▶ Text for analysis:
↓↓↓
Anyway, I paid to do a background check on him when I got home that night. He used a different last name, but I had seen his given last name on his tattooing license at the shop. He was 10 years older than he told me and had 2 violent felonies in another state. I was the crazy girl that gave the heads up on all dates after that that I would be running a background check on them.” — [deleted]

“I had a professor in college who is currently a psychologist at a federal prison (that people like John Gotti have died in) and she always said she wasn’t afraid of being around the very large “scary” looking inmates because most of them just use their size as an intimidation tactic and won’t actually do much in terms of trying to hurt her. She knew what to expect from them. But she feels very uneasy and unsafe around small inmates (like your ex) because they don’t have their size playing to their advantage and are so unpredictable… scary stuff!” — MrsMcCoin

“Not really a close call for me but for a girl that I had briefly been friends with when I was quite young. She lived down the street from me and her parents and my parents got along well enough and we played together a handful of times when we were 4-5 years old. Fast forward to when we are 14/15. It’s late on a Saturday night; my mom and I are watching TV when we hear furious knocking on our side door (we don’t use the front and people who know our fam are familiar with this). We run over to the door and it’s my old friend with another 2 girls. They’re frantic and begging us to let them in. We bring them inside and lock the door because they’re obviously scared of something outside. Well turns out they took a late night walk to the nearby 7-11 to get some snacks and whatever and this guy started following them. They tried to run and lose him through the suburbs but he clearly knew the streets well because he stayed following them. My mom peeks out the front blinds and lo and behold there’s a guy on the sidewalk out side our house just like waiting. She goes and wakes my dad up, who gets his gun, and runs outside to chase the guy. We called the cops and it ended up being this girls neighbor…. and he was a registered sex offender and although my parents never told me all the terrifying details following this occurrence, he was arrested and confessed to having not so pure intentions by following my friend and her friends. It was terrifying because it was a hot minute before he was fully moved out of the neighborhood too; my sister and I weren’t allowed outside by ourselves. I’m just so thankful that my friend remembered which house was mine and had enough sense to come pounding on the door. I can only imagine what would have happened to them had we not been home/answered the door/etc.” — DareintheFRANXX

“In the late ‘80s my mom took my brother (3) and I (5, girl) up to Jacksonville, Fl to visit my dad who was in the military at the time. It was the off-season and we were the only ones at the beach by the hotel.
↑↑↑
Saved data entries:
↓↓↓
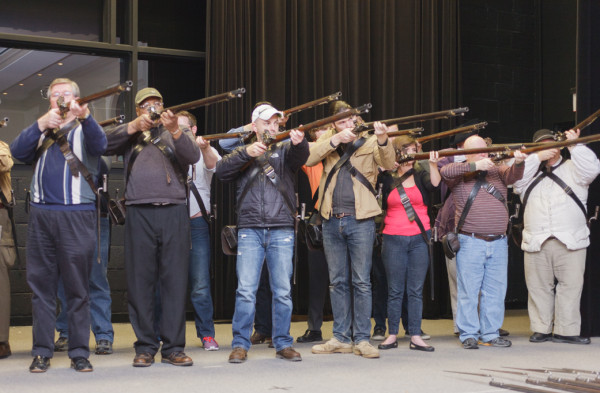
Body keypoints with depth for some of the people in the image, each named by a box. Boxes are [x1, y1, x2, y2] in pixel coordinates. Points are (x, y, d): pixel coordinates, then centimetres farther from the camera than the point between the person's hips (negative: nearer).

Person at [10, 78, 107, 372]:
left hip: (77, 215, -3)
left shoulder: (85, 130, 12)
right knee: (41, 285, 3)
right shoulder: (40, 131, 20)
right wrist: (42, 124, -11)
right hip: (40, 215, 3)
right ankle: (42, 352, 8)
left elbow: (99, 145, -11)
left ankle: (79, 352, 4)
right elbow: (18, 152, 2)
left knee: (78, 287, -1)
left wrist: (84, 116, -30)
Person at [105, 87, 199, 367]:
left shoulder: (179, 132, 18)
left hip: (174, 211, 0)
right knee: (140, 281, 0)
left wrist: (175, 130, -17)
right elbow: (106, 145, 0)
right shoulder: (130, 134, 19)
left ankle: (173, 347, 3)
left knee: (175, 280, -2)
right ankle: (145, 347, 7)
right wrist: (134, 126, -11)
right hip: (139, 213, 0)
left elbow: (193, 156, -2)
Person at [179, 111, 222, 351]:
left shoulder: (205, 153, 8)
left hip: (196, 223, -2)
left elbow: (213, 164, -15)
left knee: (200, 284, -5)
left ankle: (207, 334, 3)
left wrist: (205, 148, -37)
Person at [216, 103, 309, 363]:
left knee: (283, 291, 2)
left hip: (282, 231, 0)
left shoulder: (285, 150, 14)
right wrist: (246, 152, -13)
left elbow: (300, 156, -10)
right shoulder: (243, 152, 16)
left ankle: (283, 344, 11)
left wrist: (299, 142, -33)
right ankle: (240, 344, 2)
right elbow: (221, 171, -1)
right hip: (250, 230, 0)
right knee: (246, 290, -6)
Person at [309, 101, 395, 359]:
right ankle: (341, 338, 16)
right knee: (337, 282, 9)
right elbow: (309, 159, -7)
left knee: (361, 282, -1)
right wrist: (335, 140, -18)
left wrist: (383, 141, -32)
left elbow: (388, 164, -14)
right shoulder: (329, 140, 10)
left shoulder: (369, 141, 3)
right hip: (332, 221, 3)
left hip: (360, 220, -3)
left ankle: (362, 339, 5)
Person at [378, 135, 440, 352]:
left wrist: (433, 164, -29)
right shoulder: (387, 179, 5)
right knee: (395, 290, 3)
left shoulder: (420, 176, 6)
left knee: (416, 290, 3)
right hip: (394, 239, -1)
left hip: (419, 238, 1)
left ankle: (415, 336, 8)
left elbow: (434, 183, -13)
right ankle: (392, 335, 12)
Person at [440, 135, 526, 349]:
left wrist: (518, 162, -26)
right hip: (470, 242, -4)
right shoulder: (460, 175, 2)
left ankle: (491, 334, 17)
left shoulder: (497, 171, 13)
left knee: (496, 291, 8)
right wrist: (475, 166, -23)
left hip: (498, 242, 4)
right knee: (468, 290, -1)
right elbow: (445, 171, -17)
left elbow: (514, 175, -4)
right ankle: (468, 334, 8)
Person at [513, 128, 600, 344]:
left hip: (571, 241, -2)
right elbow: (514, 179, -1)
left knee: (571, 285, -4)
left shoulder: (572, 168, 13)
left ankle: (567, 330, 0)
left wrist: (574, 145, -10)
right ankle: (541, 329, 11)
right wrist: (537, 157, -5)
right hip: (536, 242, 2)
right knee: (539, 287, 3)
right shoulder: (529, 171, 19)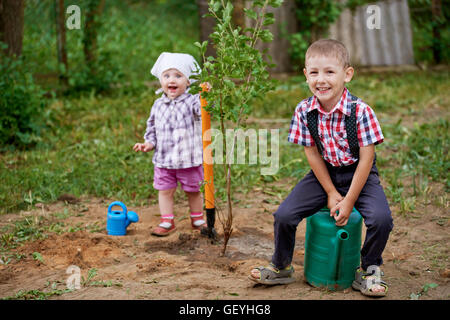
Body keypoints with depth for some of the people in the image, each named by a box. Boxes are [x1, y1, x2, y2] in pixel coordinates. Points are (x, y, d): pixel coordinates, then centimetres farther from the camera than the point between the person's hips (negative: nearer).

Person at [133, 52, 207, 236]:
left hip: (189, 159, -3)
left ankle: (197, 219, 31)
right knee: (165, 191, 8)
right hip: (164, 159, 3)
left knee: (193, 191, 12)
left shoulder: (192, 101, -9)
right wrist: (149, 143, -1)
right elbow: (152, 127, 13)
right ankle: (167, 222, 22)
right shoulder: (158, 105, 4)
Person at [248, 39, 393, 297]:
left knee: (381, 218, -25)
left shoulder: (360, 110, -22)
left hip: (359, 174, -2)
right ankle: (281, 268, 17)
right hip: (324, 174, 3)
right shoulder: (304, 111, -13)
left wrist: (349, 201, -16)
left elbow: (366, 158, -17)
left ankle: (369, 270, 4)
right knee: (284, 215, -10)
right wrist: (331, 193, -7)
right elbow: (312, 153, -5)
↑↑↑
↓↓↓
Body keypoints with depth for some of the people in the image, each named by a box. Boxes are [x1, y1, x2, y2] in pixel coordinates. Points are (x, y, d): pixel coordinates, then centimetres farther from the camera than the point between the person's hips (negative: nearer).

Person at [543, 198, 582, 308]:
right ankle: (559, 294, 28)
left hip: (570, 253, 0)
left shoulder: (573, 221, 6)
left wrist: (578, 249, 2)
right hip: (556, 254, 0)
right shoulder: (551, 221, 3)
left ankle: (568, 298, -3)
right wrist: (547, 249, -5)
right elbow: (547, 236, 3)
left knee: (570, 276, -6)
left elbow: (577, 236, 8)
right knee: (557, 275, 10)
↑↑↑
▶ Work to be completed:
According to the close-call stories, why did the professor feel uneasy around small inmates?

▶ Output for this task:
Their size doesn't work to their advantage, and they are very unpredictable.